• _Task to carry out_
Search the records for the word "Quellen" and pick out every line that has it.

┄┄┄┄┄┄┄┄┄┄

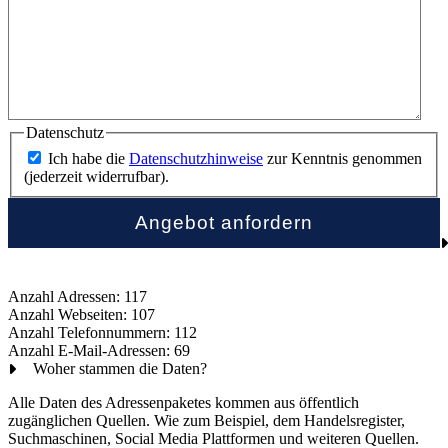
Datenschutz
Ich habe die
Datenschutzhinweise
zur Kenntnis genommen
(jederzeit widerrufbar).
Anzahl Adressen: 117
Anzahl Webseiten: 107
Anzahl Telefonnummern: 112
Anzahl E-Mail-Adressen: 69
Woher stammen die Daten?
Alle Daten des Adressenpaketes kommen aus öffentlich
zugänglichen Quellen. Wie zum Beispiel, dem Handelsregister,
Suchmaschinen, Social Media Plattformen und weiteren Quellen.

┄┄┄┄┄┄┄┄┄┄

• _Result for this exercise_
zugänglichen Quellen. Wie zum Beispiel, dem Handelsregister,
Suchmaschinen, Social Media Plattformen und weiteren Quellen.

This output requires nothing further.